We returned to the hospital at half past eight. It had started snowing, just a few flakes. I could see my tired face in the rear-view mirror. It made me wince, gave me a feeling of death, of inexorability.
I was on a downward path, hemmed in by my own epilogue. There were a few entries and exits still to go, but not much more.
I was so absorbed in my thoughts that I missed the turning for the hospital. Louise looked at me in surprise.
‘We should have turned right there.’
I said nothing, drove round the block and then took the correct turning. Standing outside the A&E entrance was one of the nurses who had received us during the night. She was smoking a cigarette and seemed to have forgotten who we were. In another age, I thought, she could have been in one of Caravaggio’s paintings.
We went in. The door to Harriet’s room was open. The room was empty. A nurse approached along the corridor. I asked about Harriet. She looked searchingly at us. We must have resembled a pair of woodlice that had crept out into view after a night spent under a cold stone.
‘Mrs Hörnfeldt is no longer here,’ she said.
‘Where have you sent her?’
‘We haven’t sent her anywhere.
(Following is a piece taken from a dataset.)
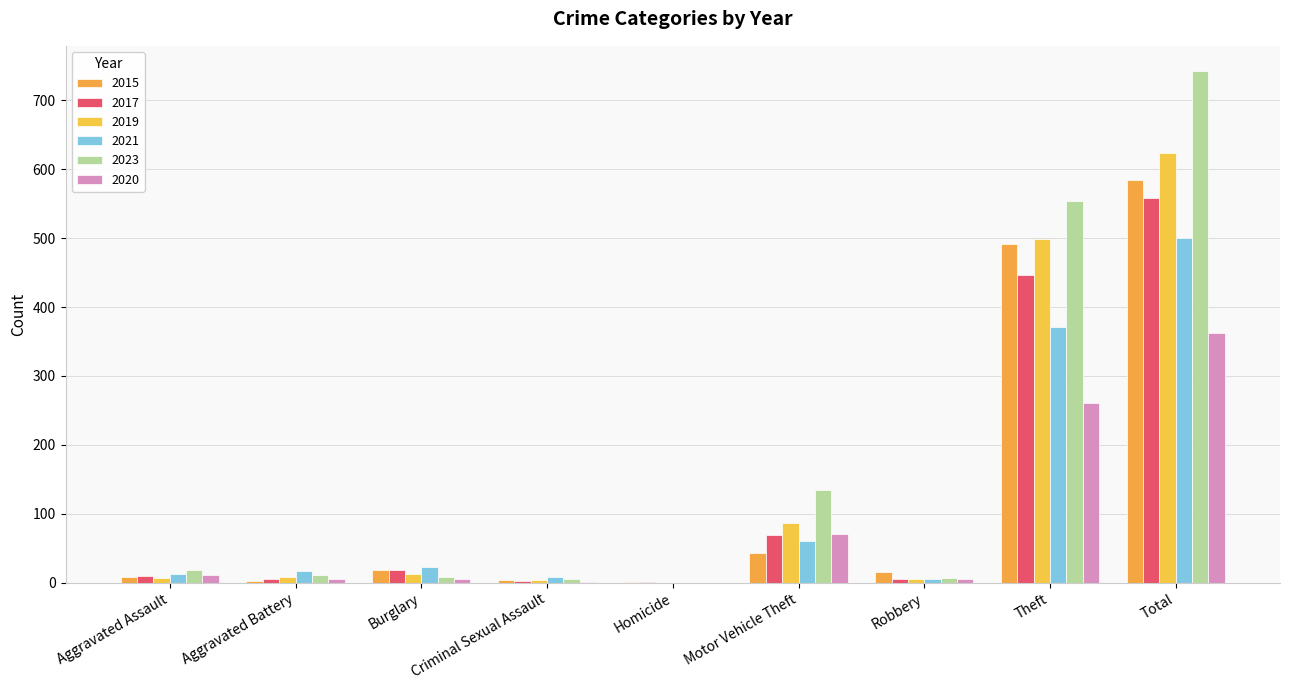

What is the total value across all series at Burglary?

86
She simply went away. She got dressed and vanished.’
She seemed angry, as if Harriet had let her down personally.
‘But somebody must have seen her go, surely?’ I said.
‘The night staff kept checking regularly, but when they looked in at a quarter past seven, she had left. There’s nothing we can do.’
I turned to Louise. She made a movement with her eyes that I interpreted as a signal.
‘Did she leave anything behind?’ Louise asked.
‘No, nothing.’
‘Then she must have gone home.’
‘She ought to have informed us if she didn’t want to stay here.’